Saved entries
= Beginning of Section =

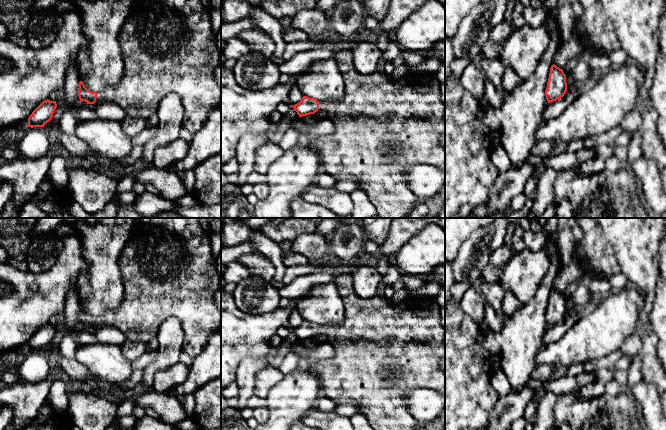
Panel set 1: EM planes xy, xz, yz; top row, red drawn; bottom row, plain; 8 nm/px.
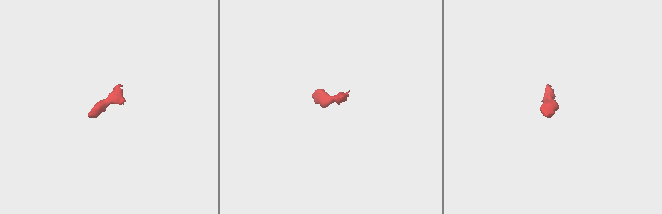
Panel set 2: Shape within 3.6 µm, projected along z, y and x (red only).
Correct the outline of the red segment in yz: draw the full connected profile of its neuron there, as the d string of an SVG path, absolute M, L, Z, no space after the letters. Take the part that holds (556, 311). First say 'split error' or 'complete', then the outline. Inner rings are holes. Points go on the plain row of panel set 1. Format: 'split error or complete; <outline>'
complete; M552 289L550 292L549 302L545 319L548 327L556 325L564 320L567 315L566 299L563 294Z

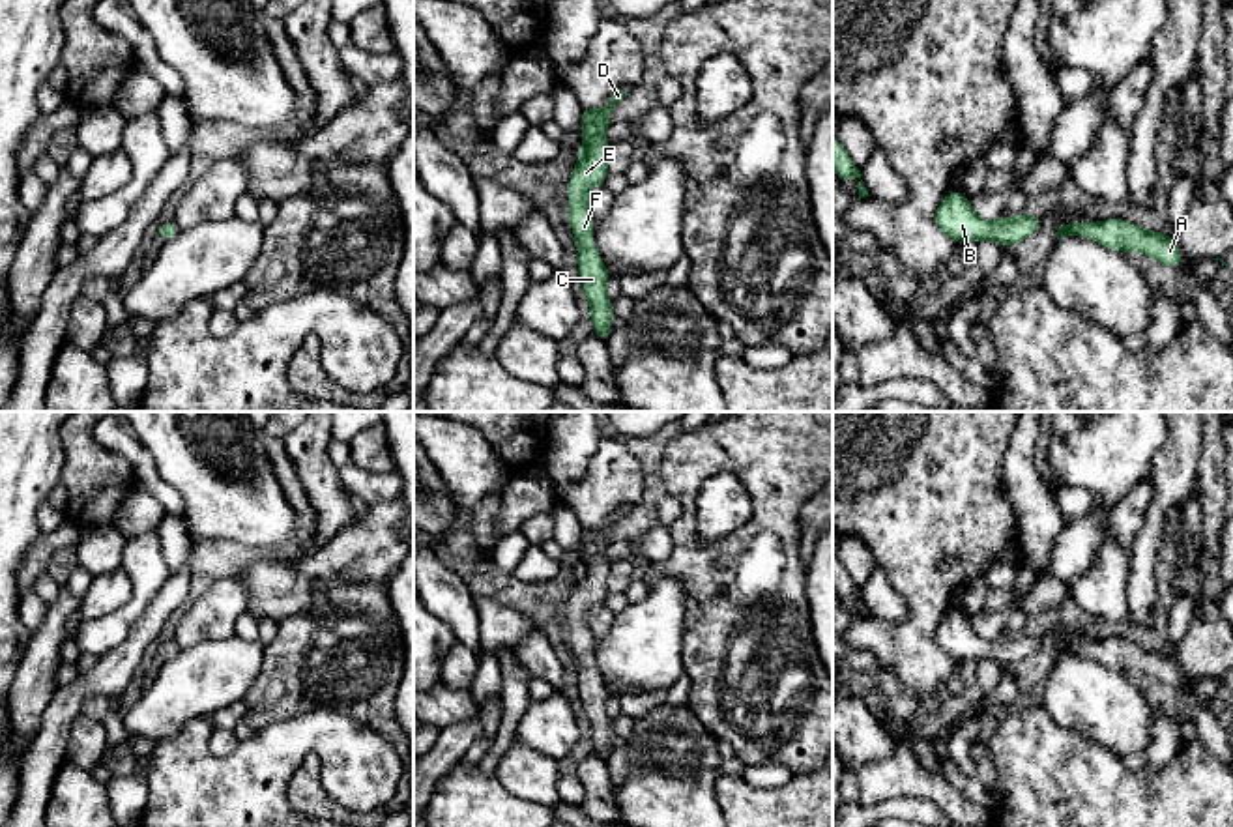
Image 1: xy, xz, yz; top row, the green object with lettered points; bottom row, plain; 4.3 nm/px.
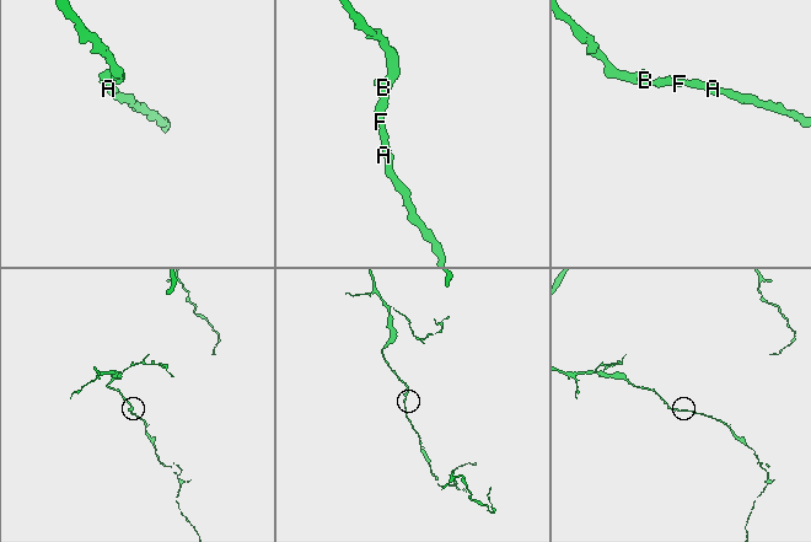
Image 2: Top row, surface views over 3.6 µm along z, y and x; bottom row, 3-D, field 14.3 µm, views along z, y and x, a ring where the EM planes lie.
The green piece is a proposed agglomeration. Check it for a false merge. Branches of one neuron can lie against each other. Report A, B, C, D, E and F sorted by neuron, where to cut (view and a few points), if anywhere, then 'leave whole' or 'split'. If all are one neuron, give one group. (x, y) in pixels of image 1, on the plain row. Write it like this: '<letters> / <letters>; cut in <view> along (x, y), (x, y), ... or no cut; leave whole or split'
A B C D E F; no cut; leave whole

= End of Section =

[WHAT YOU SHOULD DO]
The string "bottom" marks the lines to copy; report each of them from the data above.

[YOUR SOLUTION]
Panel set 1: EM planes xy, xz, yz; top row, red drawn; bottom row, plain; 8 nm/px.
Image 1: xy, xz, yz; top row, the green object with lettered points; bottom row, plain; 4.3 nm/px.
Image 2: Top row, surface views over 3.6 µm along z, y and x; bottom row, 3-D, field 14.3 µm, views along z, y and x, a ring where the EM planes lie.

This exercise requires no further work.